*What needs to be done*.
In your copy, each line below is repeated exactly and no image appears.
[[ Data segment, beginning ]]
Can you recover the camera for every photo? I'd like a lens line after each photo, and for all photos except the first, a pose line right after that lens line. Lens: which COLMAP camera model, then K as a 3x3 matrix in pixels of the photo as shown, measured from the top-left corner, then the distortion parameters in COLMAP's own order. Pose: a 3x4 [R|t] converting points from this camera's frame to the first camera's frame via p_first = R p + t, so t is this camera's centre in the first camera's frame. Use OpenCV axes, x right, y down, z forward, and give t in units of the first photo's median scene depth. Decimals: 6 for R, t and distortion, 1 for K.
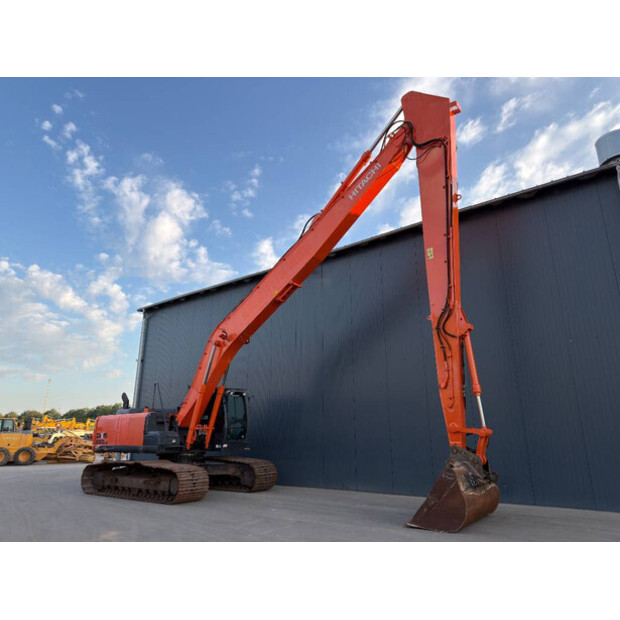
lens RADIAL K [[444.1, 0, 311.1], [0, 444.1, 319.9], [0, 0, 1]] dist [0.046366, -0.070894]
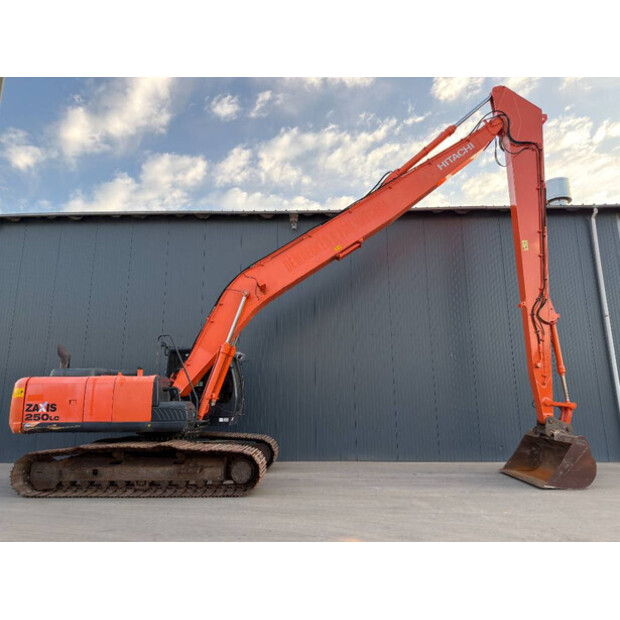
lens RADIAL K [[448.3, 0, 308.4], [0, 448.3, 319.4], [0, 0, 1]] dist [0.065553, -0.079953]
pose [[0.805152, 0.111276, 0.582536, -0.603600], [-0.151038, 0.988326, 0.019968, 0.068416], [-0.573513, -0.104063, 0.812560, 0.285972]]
[[ Data segment, end ]]
*Solution to this task*.
Can you recover the camera for every photo? I'd like a lens line after each photo, and for all photos except the first, a pose line right after that lens line. Lens: which COLMAP camera model, then K as a 3x3 matrix in pixels of the photo as shown, measured from the top-left corner, then the distortion parameters in COLMAP's own order. Pose: a 3x4 [R|t] converting points from this camera's frame to the first camera's frame via p_first = R p + t, so t is this camera's centre in the first camera's frame. Use OpenCV axes, x right, y down, z forward, and give t in units of the first photo's median scene depth. Decimals: 6 for R, t and distortion, 1 for K.
lens RADIAL K [[444.1, 0, 311.1], [0, 444.1, 319.9], [0, 0, 1]] dist [0.046366, -0.070894]
lens RADIAL K [[448.3, 0, 308.4], [0, 448.3, 319.4], [0, 0, 1]] dist [0.065553, -0.079953]
pose [[0.805152, 0.111276, 0.582536, -0.603600], [-0.151038, 0.988326, 0.019968, 0.068416], [-0.573513, -0.104063, 0.812560, 0.285972]]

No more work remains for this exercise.